The detectors, which DHS describes as “commercial-off-the-shelf (COTS) stationary, autonomous chemical vapor detectors,” could be installed in subway environments to detect chemical warfare agents or less-dangerous “toxic industrial chemicals” -- such as Ammonia, Chlorine, Formaldehyde, Hydrogen Chloride, Sulfur Dioxide and several others -- with or without the presence of what are known as “interferents,” such as window cleaner, bleach, alcohols, rail dust, solvents and others.

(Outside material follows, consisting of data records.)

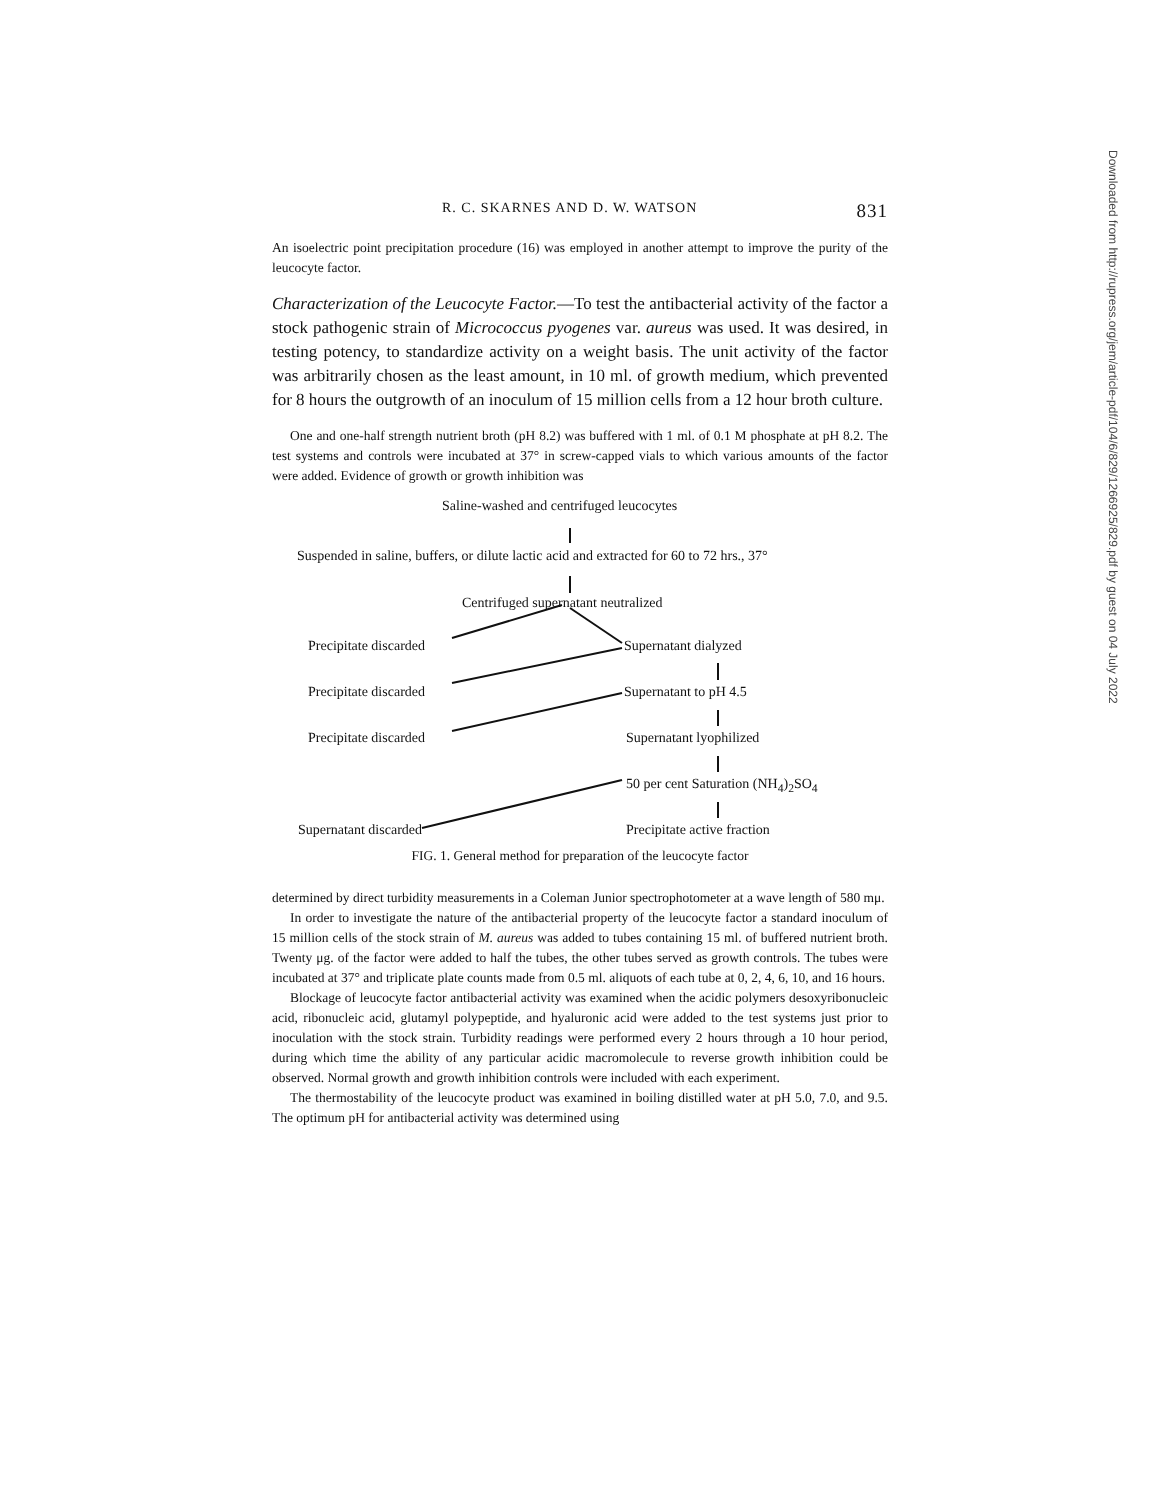Downloaded from http://rupress.org/jem/article-pdf/104/6/829/1266925/829.pdf by guest on 04 July 2022
R. C. SKARNES AND D. W. WATSON 831
An isoelectric point precipitation procedure (16) was employed in another attempt to improve the purity of the leucocyte factor.
Characterization of the Leucocyte Factor.—To test the antibacterial activity of the factor a stock pathogenic strain of Micrococcus pyogenes var. aureus was used. It was desired, in testing potency, to standardize activity on a weight basis. The unit activity of the factor was arbitrarily chosen as the least amount, in 10 ml. of growth medium, which prevented for 8 hours the outgrowth of an inoculum of 15 million cells from a 12 hour broth culture.
One and one-half strength nutrient broth (pH 8.2) was buffered with 1 ml. of 0.1 M phosphate at pH 8.2. The test systems and controls were incubated at 37° in screw-capped vials to which various amounts of the factor were added. Evidence of growth or growth inhibition was
Saline-washed and centrifuged leucocytes
Suspended in saline, buffers, or dilute lactic acid and extracted for 60 to 72 hrs., 37°
Centrifuged supernatant neutralized
Precipitate discarded Supernatant dialyzed
Precipitate discarded Supernatant to pH 4.5
Precipitate discarded Supernatant lyophilized
50 per cent Saturation (NH<sub>4</sub>)<sub>2</sub>SO<sub>4</sub>
Supernatant discarded Precipitate active fraction
FIG. 1. General method for preparation of the leucocyte factor
determined by direct turbidity measurements in a Coleman Junior spectrophotometer at a wave length of 580 mμ.
In order to investigate the nature of the antibacterial property of the leucocyte factor a standard inoculum of 15 million cells of the stock strain of M. aureus was added to tubes containing 15 ml. of buffered nutrient broth. Twenty μg. of the factor were added to half the tubes, the other tubes served as growth controls. The tubes were incubated at 37° and triplicate plate counts made from 0.5 ml. aliquots of each tube at 0, 2, 4, 6, 10, and 16 hours.
Blockage of leucocyte factor antibacterial activity was examined when the acidic polymers desoxyribonucleic acid, ribonucleic acid, glutamyl polypeptide, and hyaluronic acid were added to the test systems just prior to inoculation with the stock strain. Turbidity readings were performed every 2 hours through a 10 hour period, during which time the ability of any particular acidic macromolecule to reverse growth inhibition could be observed. Normal growth and growth inhibition controls were included with each experiment.
The thermostability of the leucocyte product was examined in boiling distilled water at pH 5.0, 7.0, and 9.5. The optimum pH for antibacterial activity was determined using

“These detectors should continuously monitor on a 24 hours, 365 days per year basis and provide information about vapor phase chemical constituents detected in the selected venue,” explains a statement of work made available online by DHS on July 30. “These detectors should be sufficiently sensitive to provide detect-to-warn capability to enable effective response measures, such as active management of airflow, evacuation notice/alarm, and notification to responders.”
The DHS office of health affairs has funded Edgewood Chemical Biological Center to use test facilities at the Aberdeen Proving Ground in Maryland to use the Sensing Nodes Inform and Facilitate Fast Emergency Response, or SNIFFER, chemical detection system to develop testing methodologies.
In its public announcement, DHS emphasized that its “sources sought” notice was not a request for proposals, but simply an effort to gather information from prospective vendors.
When the actual testing begins, the chosen laboratory will create the appropriate mixtures of various chemical agents, which will required to test and evaluate the COTS chemical detectors under varying temperature and humidity conditions, explains to notice. “The laboratory shall compile all of the data collected from the testing and analyze the results,” it adds.
The notice identifies a total of seven different chemical weapon agents, 12 different toxic industrial chemicals and 12 different interferents that will be tested in various combinations.
Questions from prospective contractors are welcome until August 8 and formal replies are due by August 17.